The individual indicators that make up the Business Confidence Index were "uniformly higher" in May, AIM said. The Massachusetts Index, which assesses business conditions only within the state, increased 2.9 points to 37.4 in May — 23.5 points lower than in May 2019, but still a better reading than the U.S. Index, which measured at 36 last month.
Though employers were more confident in the state economy than the national economy, the index that measures conditions nationally gained 3.9 points in May, while the state index grew at a slower pace of 2.9 points.
The survey's Current Index, which assesses overall business conditions at the time of the survey, was up 4.9 points to 36.1 while the Future Index, which gauges expectations six months out, climbed 2.6 points to 48.2, AIM said.
"The fact that the Future Index is 12 points higher than the Current Index suggests that some employers believe they will be able to resume acceptable business volume as long as the virus remains under control," Elliot Winer, chief economist at Winer Economic Consulting and a BEA member, said, adding that any uptick in employer sentiment is important after the Massachusetts economy contracted at an estimated 6.1% annual rate during the first quarter.
AIM worked with the Baker administration's reopening advisory group, led by Lt. Gov. Karyn Polito and Economic Development Secretary Mike Kennealy, to devise strategies for a safe restart of the economy.

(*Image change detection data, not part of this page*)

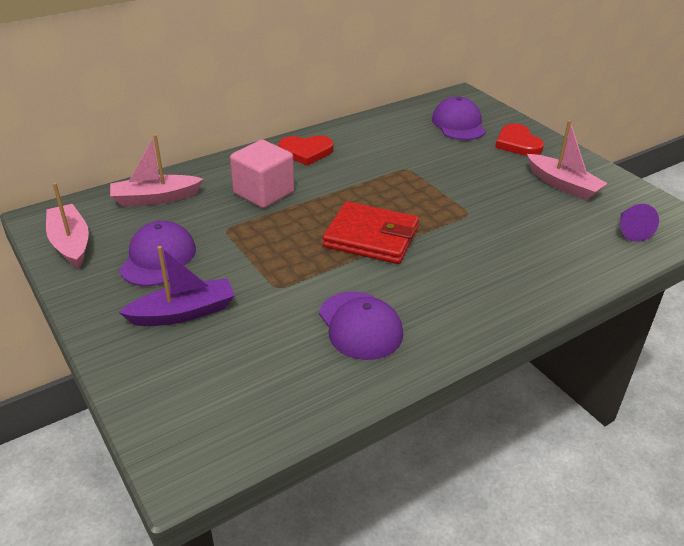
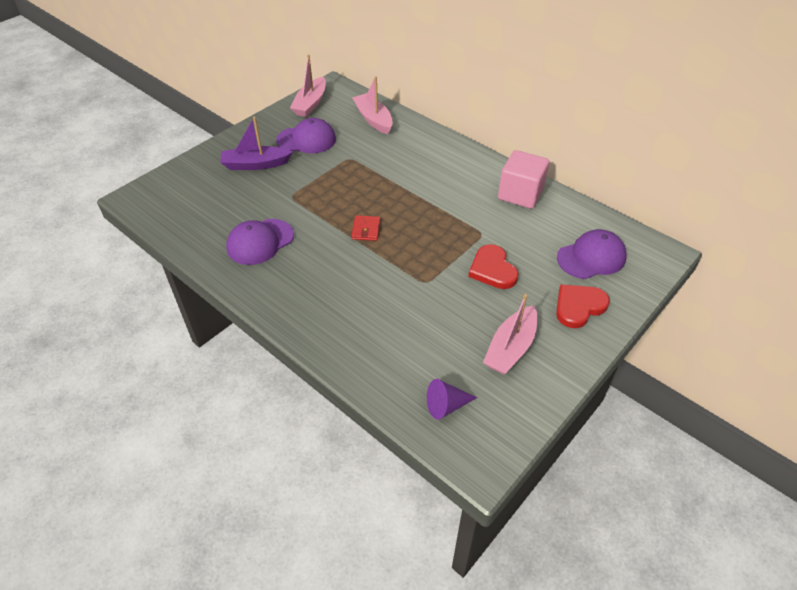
camera: 75 degrees right, 10 degrees up
pink boat [46,183,89,268] -> pink boat turned 150 degrees clockwise [290,54,326,117]
purple boat [118,246,235,326] -> purple boat turned 120 degrees clockwise [220,117,293,170]
pink cube [230,140,294,208] -> pink cube moved to [498,150,549,209]
red heart [278,135,333,166] -> red heart moved to [468,244,519,289]
red wallet [323,202,419,264] -> red wallet [351,215,380,241], size x0.47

AIM President and CEO John Regan said the phased reopening plan marked "an encouraging first step" but said businesses have a long road ahead as they adapt to new workplace safety requirements.
"We realize that every employer in Massachusetts would love to hear that they can reopen immediately," Regan said. "But we also acknowledge that a phased reopening balances the need to restart the economy with the need to manage a public health crisis that continues to claim many lives a day in Massachusetts."